COVID was a prime instigator of the move. If my husband’s clients are not back at the office en masse yet, he has to professionalize his home office to be able to Zoom well, and that includes equipment for meetings and for teaching teams. He much prefers one-on-one training sessions but this’ll have to do until everyone’s vaccinated. That and my need to change things up a bit.
When we brought home Lulu at eight weeks, nearly three years ago she inherited our old dog’s beds and food bowls. I never removed the few “doggie nose” prints on the lower windows from Zoe, our fifteen year-old Aussie mix who died, because I thought the pup might need to know the best places to lay her head. Now, she does. When I see Lulu lying in the guest bath door a few feet from the front door with her head in the hall so she can make sure no-one comes or goes without her OK, I see Zoe’s head in the same location. Or propped up on the radiator looking out the 15th story window to life below, all the birds and squirrels and doggie friends. Fresh paint on the walls, new carpets and appliances, and a few new things and it’ll be a jump-start that we need after twenty years together. Yep, we met at a TGI Fridays 20 years ago today, over 2,000 miles away. We’ve lived in seven places together, so far, since that day. This’ll be lucky number eight.
We’re not getting any younger, so this will be another stepping stone to our forever home, where we can retire and enjoy our time together and apart. When he was a kid he built himself a workshop, while his younger brother concerned himself with outdoor activities like canoeing. I see a large workshop for him that he can tool up for whatever he wants to build. Rockets? OK, but only if you aim them away from the house. That’s fine, dear.
I’m content with an eminently workable kitchen, pantry and garden and look forward to having a shady, verdant back yard with quiet spaces to enjoy and entertain with a woodburning stove. And a separate space to throw a ball or do some agility with the dogs.

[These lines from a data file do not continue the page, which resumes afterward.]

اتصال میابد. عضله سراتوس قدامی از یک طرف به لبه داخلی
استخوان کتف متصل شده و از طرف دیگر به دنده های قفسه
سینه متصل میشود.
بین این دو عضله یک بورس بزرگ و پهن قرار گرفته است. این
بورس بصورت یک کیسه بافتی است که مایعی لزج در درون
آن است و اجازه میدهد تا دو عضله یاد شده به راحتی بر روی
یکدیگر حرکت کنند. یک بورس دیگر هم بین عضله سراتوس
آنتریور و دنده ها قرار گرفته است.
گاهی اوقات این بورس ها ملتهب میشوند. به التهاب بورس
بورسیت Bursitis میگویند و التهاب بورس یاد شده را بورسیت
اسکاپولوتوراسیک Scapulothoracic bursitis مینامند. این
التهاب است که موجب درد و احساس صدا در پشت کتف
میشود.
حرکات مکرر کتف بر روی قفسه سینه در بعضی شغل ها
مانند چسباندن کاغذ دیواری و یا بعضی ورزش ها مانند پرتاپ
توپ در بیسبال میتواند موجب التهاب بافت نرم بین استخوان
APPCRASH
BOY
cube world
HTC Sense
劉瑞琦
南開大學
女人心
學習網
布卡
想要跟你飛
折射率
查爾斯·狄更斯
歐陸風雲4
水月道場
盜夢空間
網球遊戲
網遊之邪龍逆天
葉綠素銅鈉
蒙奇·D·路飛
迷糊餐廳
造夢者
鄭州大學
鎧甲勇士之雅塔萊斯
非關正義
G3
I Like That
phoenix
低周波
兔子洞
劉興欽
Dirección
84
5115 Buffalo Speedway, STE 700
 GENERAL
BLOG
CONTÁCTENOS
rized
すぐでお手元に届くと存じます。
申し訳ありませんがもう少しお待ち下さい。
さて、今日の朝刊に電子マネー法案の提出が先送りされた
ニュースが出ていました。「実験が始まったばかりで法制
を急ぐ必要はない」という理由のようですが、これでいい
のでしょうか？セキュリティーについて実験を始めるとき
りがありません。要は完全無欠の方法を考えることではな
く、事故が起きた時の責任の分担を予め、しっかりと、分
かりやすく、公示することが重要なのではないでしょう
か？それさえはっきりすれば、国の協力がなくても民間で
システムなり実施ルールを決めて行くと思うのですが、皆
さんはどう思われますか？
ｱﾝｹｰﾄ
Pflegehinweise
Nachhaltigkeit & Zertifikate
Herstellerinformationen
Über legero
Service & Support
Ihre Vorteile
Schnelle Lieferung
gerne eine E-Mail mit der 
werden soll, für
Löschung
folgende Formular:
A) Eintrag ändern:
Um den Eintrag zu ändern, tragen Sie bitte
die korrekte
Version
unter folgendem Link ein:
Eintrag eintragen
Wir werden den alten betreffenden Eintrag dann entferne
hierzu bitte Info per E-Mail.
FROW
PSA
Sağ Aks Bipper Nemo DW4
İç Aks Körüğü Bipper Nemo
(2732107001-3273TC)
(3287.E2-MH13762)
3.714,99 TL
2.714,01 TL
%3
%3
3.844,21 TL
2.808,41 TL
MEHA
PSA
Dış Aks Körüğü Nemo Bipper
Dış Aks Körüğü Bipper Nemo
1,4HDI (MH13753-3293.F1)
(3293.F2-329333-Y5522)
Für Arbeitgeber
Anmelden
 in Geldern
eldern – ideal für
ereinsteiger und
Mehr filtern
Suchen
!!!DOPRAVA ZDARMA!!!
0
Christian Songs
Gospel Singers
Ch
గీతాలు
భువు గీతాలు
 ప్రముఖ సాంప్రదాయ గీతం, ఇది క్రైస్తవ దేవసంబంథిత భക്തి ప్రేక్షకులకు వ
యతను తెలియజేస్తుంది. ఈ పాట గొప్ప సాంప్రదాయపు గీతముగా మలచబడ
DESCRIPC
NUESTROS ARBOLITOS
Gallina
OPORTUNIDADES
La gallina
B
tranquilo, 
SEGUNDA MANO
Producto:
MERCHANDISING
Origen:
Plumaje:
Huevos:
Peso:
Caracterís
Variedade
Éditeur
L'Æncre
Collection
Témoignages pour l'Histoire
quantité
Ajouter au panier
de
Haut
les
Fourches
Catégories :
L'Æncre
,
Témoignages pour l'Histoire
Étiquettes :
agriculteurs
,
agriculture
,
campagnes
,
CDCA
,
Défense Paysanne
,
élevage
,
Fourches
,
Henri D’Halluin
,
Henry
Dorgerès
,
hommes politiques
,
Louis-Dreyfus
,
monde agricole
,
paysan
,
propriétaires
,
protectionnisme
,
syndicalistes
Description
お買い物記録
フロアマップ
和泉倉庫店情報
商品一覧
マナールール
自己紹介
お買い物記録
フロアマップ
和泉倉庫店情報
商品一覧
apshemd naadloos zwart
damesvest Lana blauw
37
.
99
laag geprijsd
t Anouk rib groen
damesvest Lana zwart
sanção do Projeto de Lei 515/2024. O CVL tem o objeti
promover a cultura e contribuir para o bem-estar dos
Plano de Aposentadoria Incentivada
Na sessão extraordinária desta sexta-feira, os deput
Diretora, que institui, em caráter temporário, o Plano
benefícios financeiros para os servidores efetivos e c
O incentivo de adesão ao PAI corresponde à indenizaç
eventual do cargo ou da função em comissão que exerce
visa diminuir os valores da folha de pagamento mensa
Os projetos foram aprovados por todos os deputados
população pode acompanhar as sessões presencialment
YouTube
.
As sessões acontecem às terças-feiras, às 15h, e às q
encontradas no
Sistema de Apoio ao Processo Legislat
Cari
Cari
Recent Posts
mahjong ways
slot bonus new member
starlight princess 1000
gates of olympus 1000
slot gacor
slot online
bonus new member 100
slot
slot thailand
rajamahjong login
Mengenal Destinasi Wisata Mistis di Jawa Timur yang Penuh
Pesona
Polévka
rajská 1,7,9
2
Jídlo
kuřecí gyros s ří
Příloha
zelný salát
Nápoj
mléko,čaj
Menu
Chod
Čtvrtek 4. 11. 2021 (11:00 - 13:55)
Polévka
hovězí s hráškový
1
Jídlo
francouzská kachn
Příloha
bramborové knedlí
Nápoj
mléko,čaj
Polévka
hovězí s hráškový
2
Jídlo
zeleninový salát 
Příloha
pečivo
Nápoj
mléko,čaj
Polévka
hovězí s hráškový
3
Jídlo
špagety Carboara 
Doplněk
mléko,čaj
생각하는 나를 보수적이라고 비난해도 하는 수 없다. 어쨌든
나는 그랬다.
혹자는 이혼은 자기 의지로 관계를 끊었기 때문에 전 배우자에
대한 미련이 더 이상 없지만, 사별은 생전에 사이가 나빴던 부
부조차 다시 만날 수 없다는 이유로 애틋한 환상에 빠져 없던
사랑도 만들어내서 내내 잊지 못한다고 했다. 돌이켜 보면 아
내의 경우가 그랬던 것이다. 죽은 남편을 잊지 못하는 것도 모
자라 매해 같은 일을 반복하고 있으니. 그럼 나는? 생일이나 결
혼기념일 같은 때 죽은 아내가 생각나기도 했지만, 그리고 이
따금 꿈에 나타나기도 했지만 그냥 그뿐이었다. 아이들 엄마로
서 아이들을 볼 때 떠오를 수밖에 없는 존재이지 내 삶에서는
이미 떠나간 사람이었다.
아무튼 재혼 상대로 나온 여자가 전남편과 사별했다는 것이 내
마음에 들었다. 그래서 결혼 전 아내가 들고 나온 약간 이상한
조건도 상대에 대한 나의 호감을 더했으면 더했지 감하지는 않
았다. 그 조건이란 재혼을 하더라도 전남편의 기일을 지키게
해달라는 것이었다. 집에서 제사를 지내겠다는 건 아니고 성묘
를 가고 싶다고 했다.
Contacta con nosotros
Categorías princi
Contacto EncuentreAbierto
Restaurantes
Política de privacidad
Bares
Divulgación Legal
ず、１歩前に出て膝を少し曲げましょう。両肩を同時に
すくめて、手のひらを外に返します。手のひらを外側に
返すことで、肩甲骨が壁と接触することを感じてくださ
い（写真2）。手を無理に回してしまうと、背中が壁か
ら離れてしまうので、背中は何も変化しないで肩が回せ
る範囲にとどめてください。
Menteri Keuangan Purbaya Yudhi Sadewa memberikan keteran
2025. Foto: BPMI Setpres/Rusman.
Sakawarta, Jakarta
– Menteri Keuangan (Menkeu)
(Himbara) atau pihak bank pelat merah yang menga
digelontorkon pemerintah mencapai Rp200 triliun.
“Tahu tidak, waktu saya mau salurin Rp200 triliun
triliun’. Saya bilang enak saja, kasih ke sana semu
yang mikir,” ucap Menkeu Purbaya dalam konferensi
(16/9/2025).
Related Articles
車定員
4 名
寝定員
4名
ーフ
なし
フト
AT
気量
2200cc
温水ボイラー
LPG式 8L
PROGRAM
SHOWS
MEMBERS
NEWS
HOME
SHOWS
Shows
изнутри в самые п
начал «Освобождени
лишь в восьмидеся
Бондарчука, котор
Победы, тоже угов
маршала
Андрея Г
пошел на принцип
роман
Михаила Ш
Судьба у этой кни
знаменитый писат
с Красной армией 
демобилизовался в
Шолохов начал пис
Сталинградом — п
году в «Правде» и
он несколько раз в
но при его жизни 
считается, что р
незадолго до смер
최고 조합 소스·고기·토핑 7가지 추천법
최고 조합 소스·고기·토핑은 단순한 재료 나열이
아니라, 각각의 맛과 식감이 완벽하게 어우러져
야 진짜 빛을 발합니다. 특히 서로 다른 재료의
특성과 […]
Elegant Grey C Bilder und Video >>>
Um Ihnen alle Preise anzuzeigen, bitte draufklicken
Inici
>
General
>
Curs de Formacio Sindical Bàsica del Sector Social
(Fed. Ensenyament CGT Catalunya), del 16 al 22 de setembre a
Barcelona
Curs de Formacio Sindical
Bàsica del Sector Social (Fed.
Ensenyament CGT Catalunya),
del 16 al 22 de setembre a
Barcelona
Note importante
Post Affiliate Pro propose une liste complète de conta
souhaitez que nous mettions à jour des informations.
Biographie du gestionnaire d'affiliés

Whoops, did I say dogs? Nothing, honey, I didn’t just say that, really. Yes, when we get Lu a little sister. But that’s the future, this is now. Consider this boot camp. Before Thanksgiving we’ll have a new HQ. You’ll still know where to find me and I’ll try to check in from time to time. Hope the Fall is treating you kindly. Cheers! Dee
Wishing you a smooth move and excellent new, separate space! I can’t imagine sharing an office with the Mr; he’s not tidy and not into pretty. My teaching knitting on Zoom requires pretty!
Glad you’re well. Purge is good. We’ve been in this house for 26 years, and there is a lot of stuff here.